Blue Cross, the state's largest health insurer, said in a written statement that it's pursuing an appeal of the State Health Plan's contract award on Dec. 14, and suggested North Carolina residents could lose their jobs in the transition. In the competitive bid process, UMR Inc. also submitted a contract proposal along with Blue Cross and Aetna.
Given the plan’s shear size, the administrator chosen to handle paperwork for health care expenses, ensure claims are paid and build out a provider network is significant.
In two years, beginning Jan. 1, 2025, the NC State Health Plan will be changing third-party administrative services from Blue Cross Blue Shield of North Carolina (@BlueCrossNC) to Aetna (@Aetna). The new contract will generate $140 million in savings. MORE https://t.co/H32cvkDw5y pic.twitter.com/AEXH1ehmus— NC Department of State Treasurer (@NCTreasurer) January 4, 2023
The plan, which sits within Treasurer Dale Folwell's department, covers more than 740,000 people, with expenses paid for by state funds and member premiums. The contract oversees health care spending of more than $17.5 billion over five years, the news release said. Blue Cross doesn't perform administrative services for the roughly 185,000 retirees who are enrolled in Medicare Advantage plans, however.
Blue Cross takes in several million dollars per month as part of the contract, according to the health plan. Folwell and the plan said in a news release that the Aetna contract could result in $140 million in cost savings should it extend to five years.
“A change of this magnitude is a great opportunity for a fresh perspective, and we look forward to working closely with Aetna to create new ways to provide price transparency, increase access and quality while lowering the cost of health care for those who teach, protect and serve, and taxpayers like them,” said Folwell, a Republican elected to a second term as treasurer in 2020.

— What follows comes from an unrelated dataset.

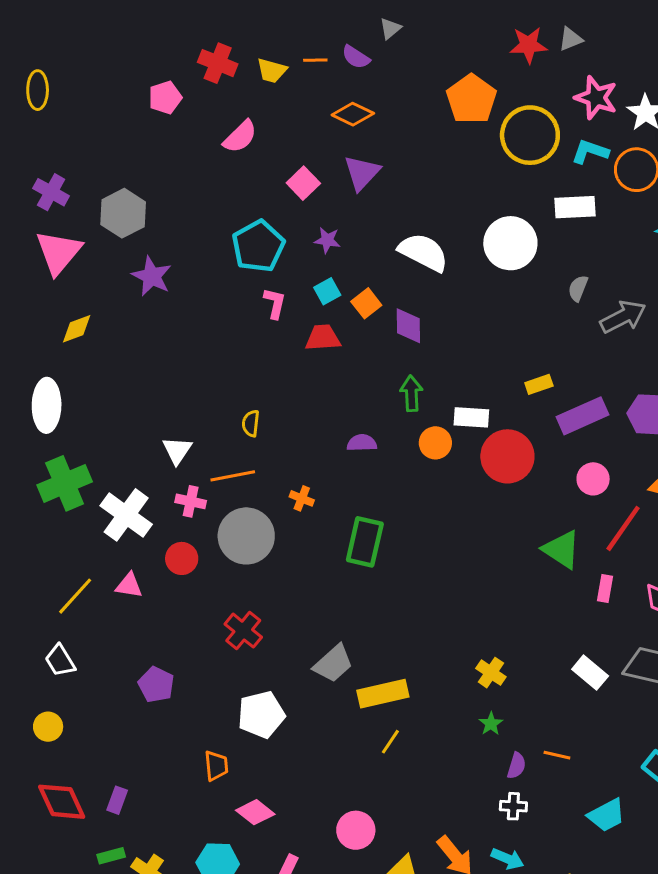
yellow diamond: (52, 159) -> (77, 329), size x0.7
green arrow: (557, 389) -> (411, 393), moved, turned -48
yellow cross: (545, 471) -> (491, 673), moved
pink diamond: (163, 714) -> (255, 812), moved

Blue Cross said it was “deeply disappointed” by the State Health Plan's decision, saying it “threatens North Carolina jobs.” The company also said it would seek more information through a public records request.
The State Health Plan attempted to counter any narrative about lost jobs. The news release said Aetna already employees over 10,000 workers in the state, and that 600 employees were assigned Wednesday to work on the transition with interim plan director Sam Watts. Plan members won’t have to be consider changes until 2024, before the 2025 enrollment period begins.
Folwell said he’s spoken with top Blue Cross leaders, who “assure me that they will finish strong for the next two years.”
While the plan wields great weight in health care in North Carolina, Folwell and others have been frustrated at times with Blue Cross' administration, accusing it of opaque decision-making.
Blue Cross has said some records on plan member claims that Folwell has wanted would put the company at a competitive disadvantage. Compromise state legislation approved in 2022 could help the State Health Plan work out better financial agreements with health care providers.
Ardis Watkins, executive director of the State Employees Association of North Carolina, a union representing state workers, expressed caution about the changes but said the association is open to hearing Aetna's plans.
“State employees are always wary of change,” Watkins said, but “it has been our experience that the plan’s leadership has the interests of state employees and retirees at heart.”
Watkins said even more cost savings are needed in the coming years to prevent expenses from falling increasingly on plan members. Folwell has been battling with the state's hospitals on that front.